* TEXT *
☆ ☆ ☆ ☆ ☆
[Llvm-bgq-discuss] trouble with latest clang install

Fri Feb 21 02:48:10 CST 2014

----- Original Message -----
> From: "John A. Biddiscombe" <biddisco at cscs.ch>
> To: "Hal Finkel" <hfinkel at anl.gov>
> Cc: llvm-bgq-discuss at lists.alcf.anl.gov
> Sent: Friday, February 21, 2014 1:13:30 AM
> Subject: RE: [Llvm-bgq-discuss] trouble with latest clang install
> 
> Hal,
> 
> Just as an update, we tracked down the cause of the (2nd) crash that
> I was getting and it turned out to be a stack overflow in the HPX
> initialization which was fixed by setting some hpx flags.
> Hello world programs are running, but I've yet to test my newly
> rewritten main program - that should happen soon.
> 
> One thing I ought to mention is that although I'm compiling code to
> run on CNK, I'm also compiling code to run on the IO nodes which run
> linux. If there are flags which set CNK specific options that would
> break a linux (Red hat enterprise 6.4) build then do please warn me
> so that I can make sure I set things appropriately. In actual fact
> the majority of my code is running on IO nodes at the moment so it's
> more important for me to get things right there.
> 
> Everything is running as expected at the moment. (NB. I'm compiling
> my code using cmake and the bgclang++11 wrappers, and setting all
> the mpi stuff 'by hand' so NOT using the mpiclang++11 wrappers
> [mpi=mvapich on the IONs]).

Interesting. If you're compiling for the IONs you should pass -mllvm -qpx-stack-unaligned (this tells the backend that the stack is only 16-byte aligned, not 32-byte aligned as under CNK -- sorry, I know this is badly named) and either turn off QPX generation with -mno-qpx or force dynamic stack relocation in all functions with -mllvm -ppc-always-use-base-pointer. Unless you really need QPX on the IONs, then I recommend just turning it off because forcing dynamic stack relocation in all functions will slow everything else down.
☆ ☆ ☆ ☆ ☆
* THE DATA *
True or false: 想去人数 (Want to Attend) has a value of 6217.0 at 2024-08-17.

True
☆ ☆ ☆ ☆ ☆
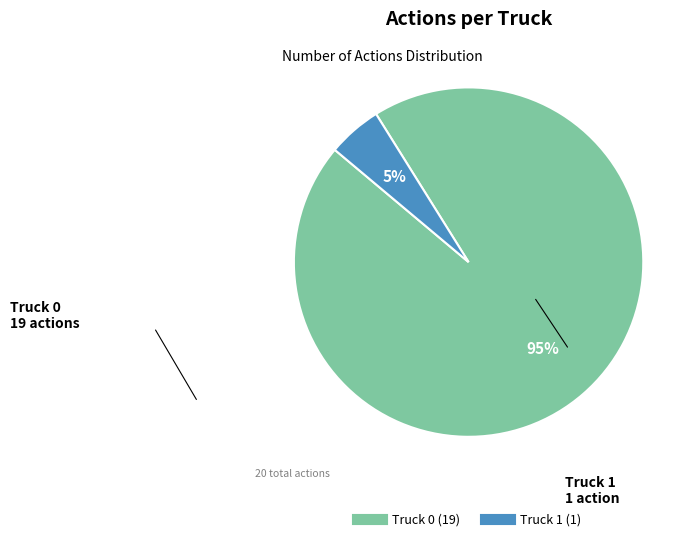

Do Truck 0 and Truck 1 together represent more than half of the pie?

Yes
☆ ☆ ☆ ☆ ☆
* REQUIRED WORK *
1) Set down the passage of the mailing-list message above from "Interesting. If you're" to "everything else down.", copying it word for word.
2) In the mailing-list message above, what does the reply say the option -mllvm -qpx-stack-unaligned tells the backend?

* SOLUTIONS *
1)
Interesting. If you're compiling for the IONs you should pass -mllvm -qpx-stack-unaligned (this tells the backend that the stack is only 16-byte aligned, not 32-byte aligned as under CNK -- sorry, I know this is badly named) and either turn off QPX generation with -mno-qpx or force dynamic stack relocation in all functions with -mllvm -ppc-always-use-base-pointer. Unless you really need QPX on the IONs, then I recommend just turning it off because forcing dynamic stack relocation in all functions will slow everything else down.

2) It tells the backend that the stack is only 16-byte aligned, not 32-byte aligned as under CNK.